- [Reading text]:
——————
Sensitive materials stored with the CBN before elections include ballot papers, results sheets, and a braille ballot guide for visually impaired persons, among others. This development is strongly believed to have arisen from the controversy encompassing the interest of the CBN governor, Godwin Emefiele, to contest the 2023 presidential election under the ruling All Progressives Congress (APC).
“We are not going to use the CBN for Ekiti elections. The materials will be moved from our headquarters in Abuja to the airport and then to our state office,” Yakubu said at the event. “We are experimenting better ways in which we can secure the processes, so it is not necessarily related to what is happening in the Central Bank. Our intention is to always improve and take complete ownership of the process,” he stated.
Recall that Emefiele had reportedly purchased the N100 million nomination and expression of interest forms for the presidential ticket of the APC. His action was the culmination of several months of overt and subterranean marketing of his candidature, even while retaining his strategic CBN position. Many Nigerians considered the move unconscionable and inimical to the country’s interest to entangle the apex bank in partisan politics. That led to widespread calls for his resignation.
Emefiele attributed the payment of the N100 million presidential nomination form to a group of farmers lobbying him to run for the highest office. Documents filed before the Abuja Division of the Federal High Court by his lawyers, Mike Ozekhome Chambers, showed the CBN chief had been actively seeking to be president. This generated grave concerns about the sanctity of election materials being stockpiled at CBN’s facilities across the country.
Public suspicion of the CBN governor’s presidential ambition heightened when posters, billboards, and inscriptions on vehicles and business premises, promoting his candidacy appeared in cities across the country. In response to justifiable complaints that a sitting CBN governor should never, or even appear to have a partisan political affiliation, Emefiele had occasionally issued lame, unconvincing rebuttals. He did not exhibit the expected vigour necessary to shut down the “amorphous” campaigners.
The CBN Act expressly protects the bank and its governor from political influence, granting it considerable autonomy, including protection from arbitrary removal. But by being linked with any party, its vaunted independence is compromised, and its reputation takes a further battering. Citing the CBN Act, Chidi Odinkalu, a law professor, said the CBN governor is legally precluded from political activities and is required to give three months’ notice of resignation if he seeks to engage in political activities. Besides, the law expressly bars serving civil servants from politics without resignation.
INEC deserves commendation for its bold stride to relocate  election materials from the CBN, currently headed by a consummate politician. There is no how those sensitive documents would not have been jeopardised if left in the hands of Emefiele who is now a full-blown political player. Moreover, ballot papers and biometric equipment are among materials considered sensitive and highly sought by criminals seeking to influence elections at different levels.
——————
- [Material provided]:
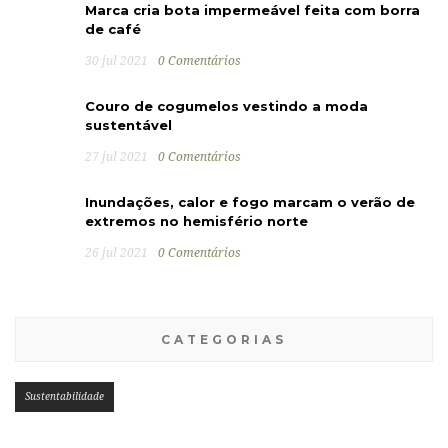
Marca cria bota impermeável feita com borra
de café
30 jul 2021
0 Comentários
Couro de cogumelos vestindo a moda
sustentável
27 jul 2021
0 Comentários
Inundações, calor e fogo marcam o verão de
extremos no hemisfério norte
26 jul 2021
0 Comentários
CATEGORIAS
Sustentabilidade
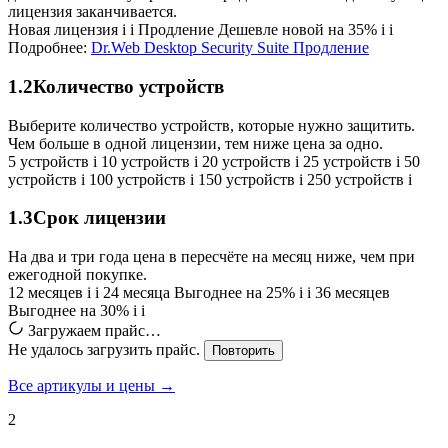
лицензия заканчивается.
Новая лицензия
i
i
Продление
Дешевле новой на 35%
i
i
Подробнее:
Dr.Web Desktop Security Suite Продление
1.2
Количество устройств
Выберите количество устройств, которые нужно защитить.
Чем больше в одной лицензии, тем ниже цена за одно.
5 устройств
i
10 устройств
i
20 устройств
i
25 устройств
i
50
устройств
i
100 устройств
i
150 устройств
i
250 устройств
i
1.3
Срок лицензии
На два и три года цена в пересчёте на месяц ниже, чем при
ежегодной покупке.
12 месяцев
i
i
24 месяца
Выгоднее на 25%
i
i
36 месяцев
Выгоднее на 30%
i
i
Загружаем прайс…
Не удалось загрузить прайс.
Повторить
Все артикулы и цены →
2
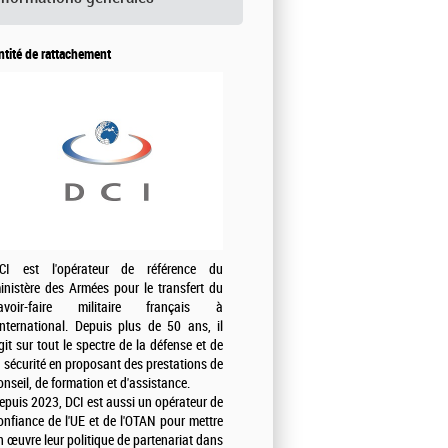
ntité de rattachement
CI est l'opérateur de référence du
inistère des Armées pour le transfert du
avoir-faire militaire français à
'international. Depuis plus de 50 ans, il
git sur tout le spectre de la défense et de
a sécurité en proposant des prestations de
onseil, de formation et d'assistance.
epuis 2023, DCI est aussi un opérateur de
onfiance de l'UE et de l'OTAN pour mettre
n œuvre leur politique de partenariat dans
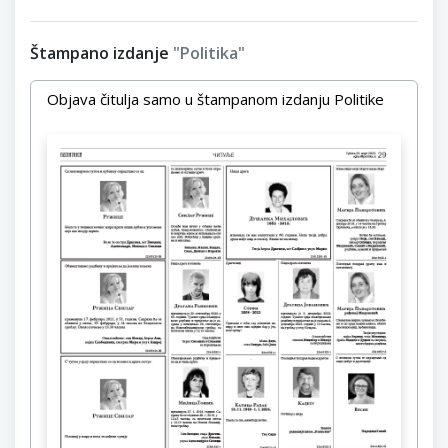
Štampano izdanje
"Politika"
Objava čitulja samo u štampanom izdanju Politike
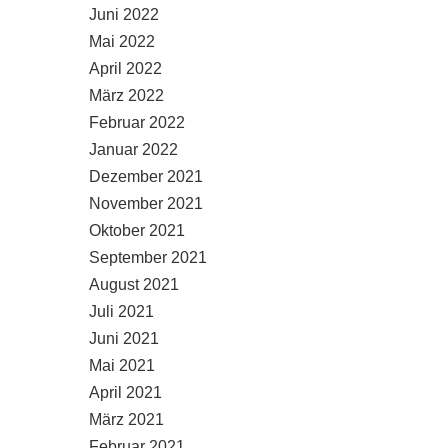
Juni 2022
Mai 2022
April 2022
März 2022
Februar 2022
Januar 2022
Dezember 2021
November 2021
Oktober 2021
September 2021
August 2021
Juli 2021
Juni 2021
Mai 2021
April 2021
März 2021
Februar 2021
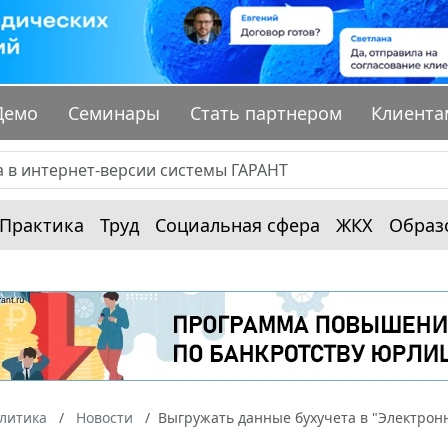
Демо
Семинары
Стать партнером
Клиента
Практика
Труд
Социальная сфера
ЖКХ
Образ
алитика
Новости
Выгружать данные бухучета в "Электрон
——————
- [Description of the task]: According to the text on election materials at the CBN, how much notice of resignation must the CBN governor give before engaging in political activities?

- [Finished task]: Three months' notice.